Posts Tagged 'Capacity Planning'

December 17, 2010

Capacity Planning and the Cloud

Cloud computing is changing the landscape for technology projects and initiatives in many ways, but today I wanted to take a look at how cloud computing can help reduce risks when doing server capacity planning for a project.

Traditionally, server capacity planning has consisted of gathering application/database/processing specs, talking to the business about growth projections, and balancing initial cost vs. future capacity needs. One constant in many projects is that the initial processing needs are smaller than what is predicted for the future. However, there are many times that it doesn’t make sense to buy the full capacity needed to support the long term growth upfront.

Back In 1999, capacity planning was easy: Take your largest growth estimates, multiply by 3, then disregard the results and buy the biggest server you can find. Cost consciousness was not an issue (I remember having to track down several $500k servers because there was no justification or documentation needed to get a P.O. cut), but after 2000-2001, this all changed.

Capacity planning evolved into — and still largely is to this day — the act of balancing the initial project investment with the ability to incrementally scale to meet future growth plans.

There are two basic methodologies for scaling: vertical and horizontal. Vertical scaling is done by adding additional resources (CPU, RAM, hard drives, etc.) into an existing server to handle growth. Horizontal scaling is accomplished by adding more distinct servers to the processing mix. Capacity planning for an app that requires vertical scaling tends to be carry more financial risk and is the focus of this post.

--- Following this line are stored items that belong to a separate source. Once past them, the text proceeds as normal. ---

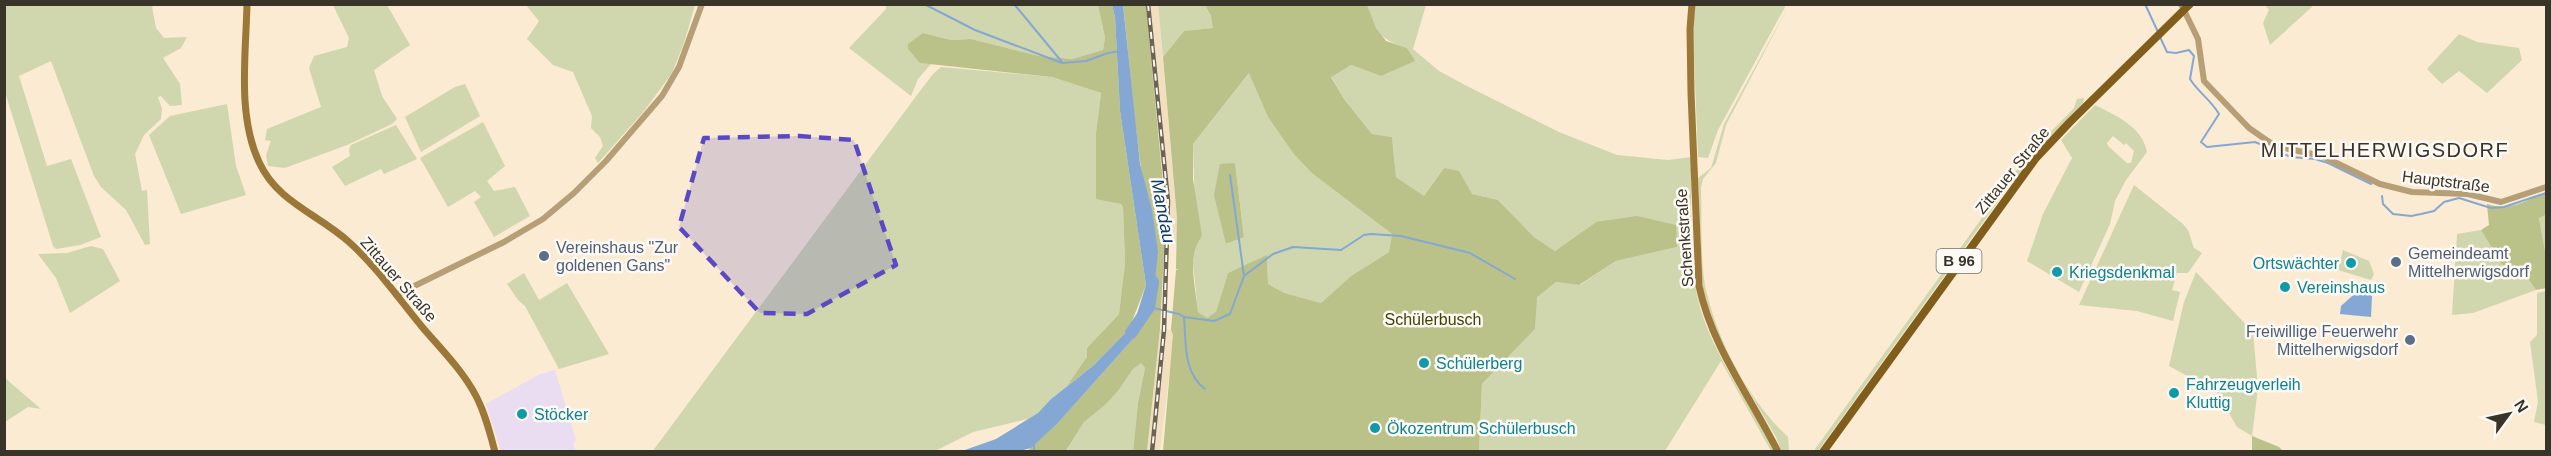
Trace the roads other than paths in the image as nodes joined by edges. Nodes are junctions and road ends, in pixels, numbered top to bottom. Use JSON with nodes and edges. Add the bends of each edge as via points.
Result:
{"nodes":[{"id":1,"x":247,"y":4,"type":"edge"},
{"id":2,"x":702,"y":4,"type":"edge"},
{"id":3,"x":1692,"y":4,"type":"edge"},
{"id":4,"x":2181,"y":4,"type":"edge"},
{"id":5,"x":2190,"y":4,"type":"edge"},
{"id":6,"x":2547,"y":187,"type":"edge"},
{"id":7,"x":396,"y":295,"type":"junction"},
{"id":8,"x":495,"y":452,"type":"edge"},
{"id":9,"x":1778,"y":452,"type":"edge"},
{"id":10,"x":1822,"y":452,"type":"edge"}],
"edges":[{"from":1,"to":7,"type":"main road","name":"Zittauer Straße","via":[[246,98],[262,169],[285,196],[355,247]]},
{"from":2,"to":7,"type":"street","via":[[671,82],[606,161],[567,200],[504,242]]},
{"from":3,"to":9,"type":"main road","name":"Schenkstraße","via":[[1691,93],[1699,286],[1714,335]]},
{"from":4,"to":6,"type":"street","name":"Hauptstraße","via":[[2200,45],[2204,81],[2249,128],[2275,146],[2322,156],[2380,184],[2412,192],[2468,194],[2500,202]]},
{"from":5,"to":10,"type":"main road","name":"Zittauer Straße","number":"B 96","via":[[2036,159]]},
{"from":7,"to":8,"type":"main road","name":"Zittauer Straße","via":[[471,386]]}]}
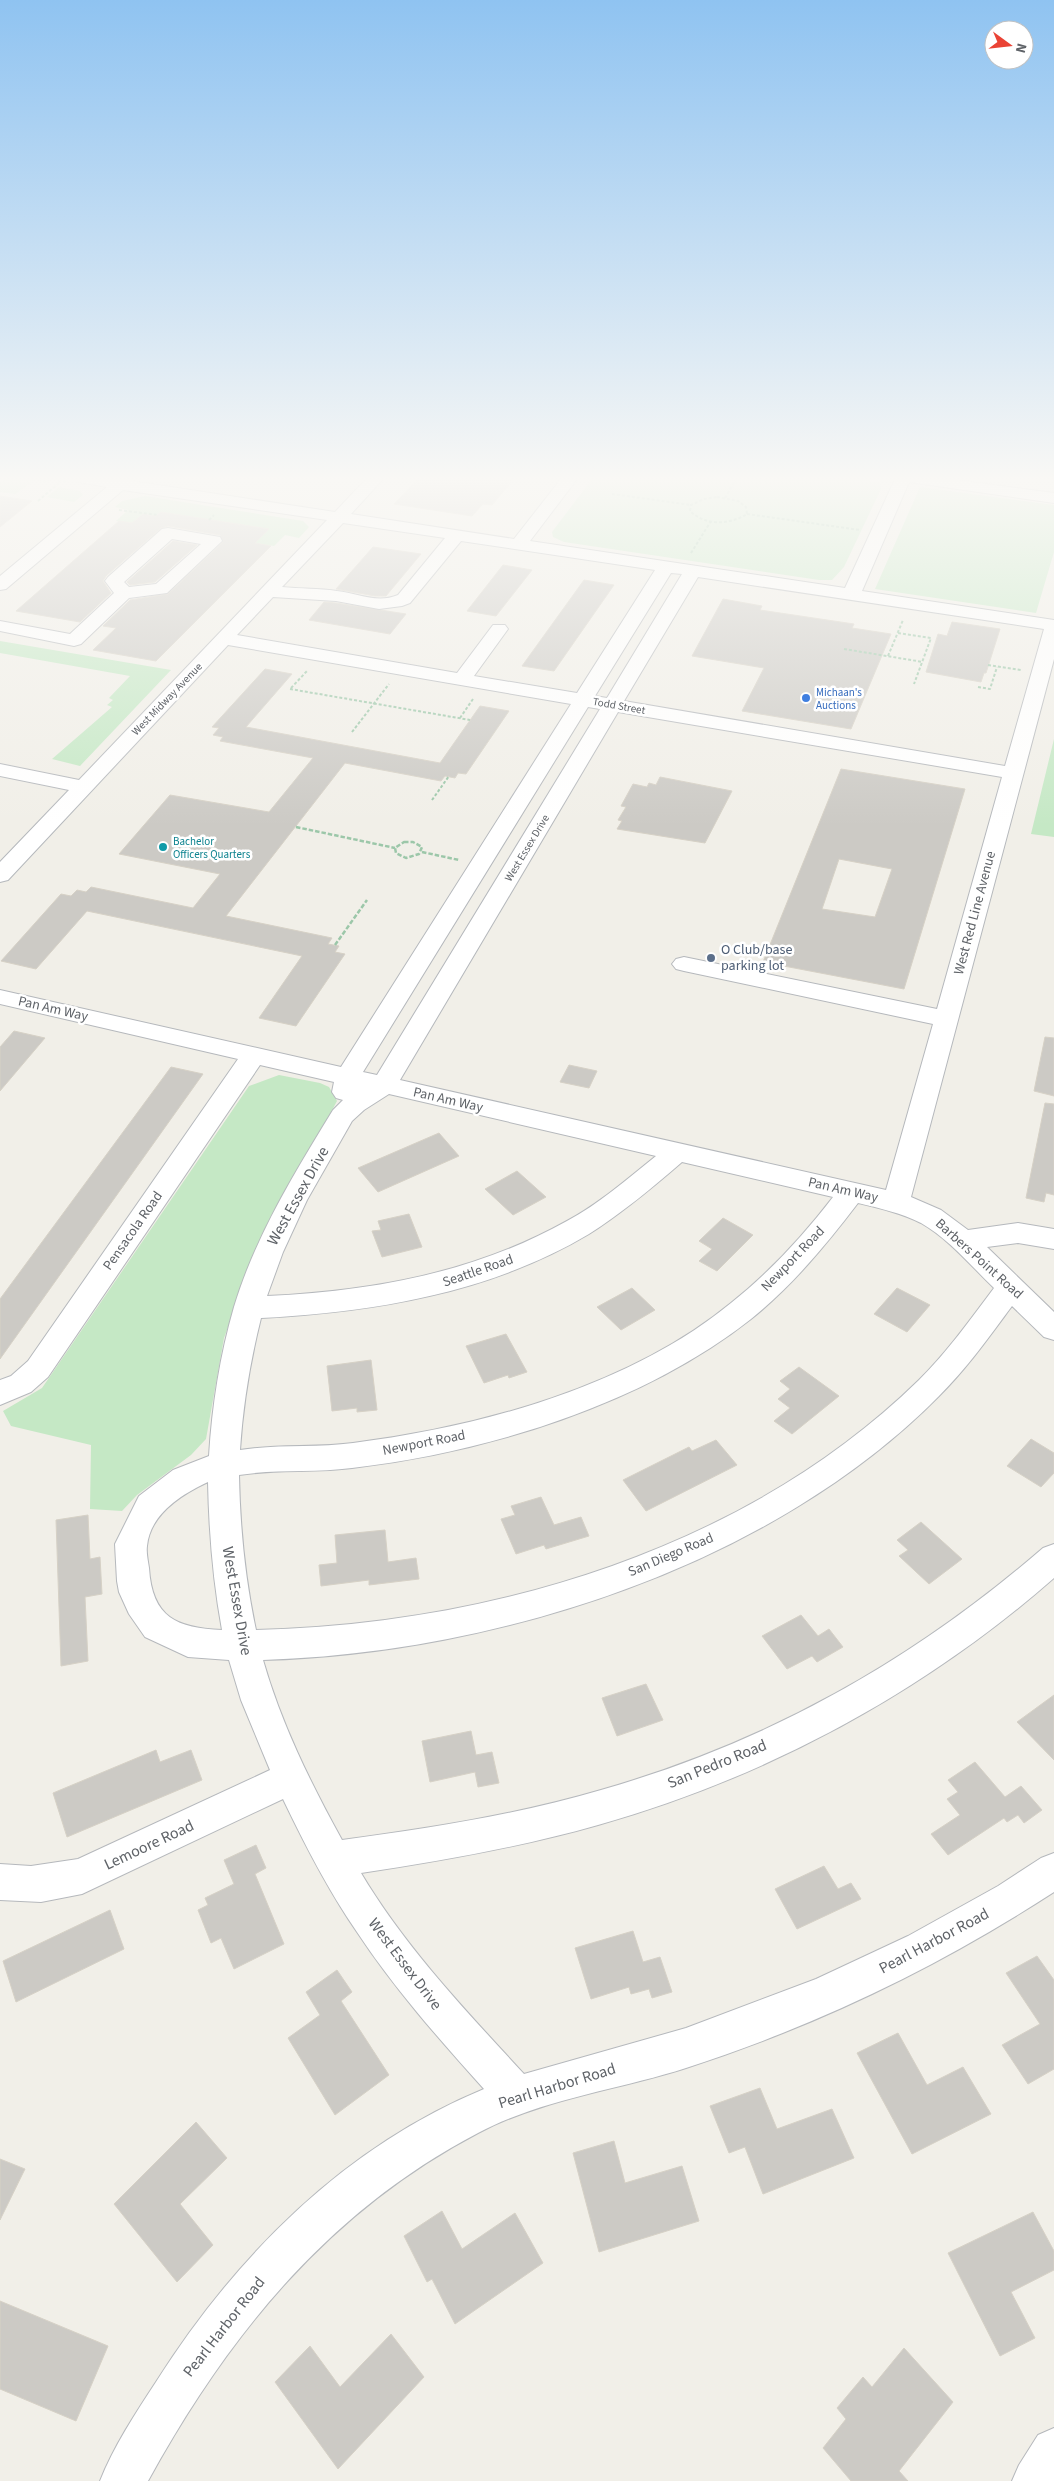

An example of vertical capacity planning: For a project that has 1,000 users in year one with growth projections of reaching 1,000,000 users in three years, a common vertical capacity planning methodology would be to buy a server that has the capacity to handle 1,000,000 users when fully loaded, while initially only configuring the server a minimal base configuration. As the usage grows, you'd pay an incremental cost to add more capacity to the server to support the increased resource demands.

When you use this approach, one of the main decisions comes down to how big you want your server to be when it is fully loaded. While the cost per additional CPUs or RAM is about the same for any given server family, the upfront cost of buying a server with greater scalability is substantially more (i.e. Buying base configuration server scalable to 8 CPUs is more expensive than the base config of a server scalable to 4 CPUs).

To buy this additional potential capacity, you pay a premium. In our above example, if you determined a long term need for a 4-CPU server, you'd be paying a "scalability premium" for the time you don't have 4 CPUs installed. And even then, the success of your strategy will depend on the growth predictions you had and their actual CPU/RAM consumption. Not only would you pay somewhere between 700% and 1600% over the base configuration, you increase your risk exposure if your capacity or growth numbers are off. If your capacity numbers were high or the business did not meet growth projections, you have spent more money than you should have. If you missed low or the product surpassed expectations, you now might have to buy an even bigger server that would make your initial investment obsolete.

The value of cloud computing is that it changes this scenario. Customers don't pay the scalability premium they would run into if they were buying their own servers and hosting them in-house. If you want to start small, you pay for a small cloud server with fewer resources. As you grow, you pay for the additional capacity you need. Another benefit of cloud computing on vertical capacity planning is that there is no prolonged turnaround time for ordering and installing of new capacity. Your server is virtualized, so if you decide you needed 8 more CPUs and 8GB RAM in your cloud instance you can schedule those upgrades with a few clicks.

While these are just a couple of the ways cloud computing can benefit vertical capacity planning and reduce risk, horizontal capacity planning with cloud computing is even easier. Think: Click a button to make a new copy of a cloud computing instance in a hurry ... but maybe that will be in another post.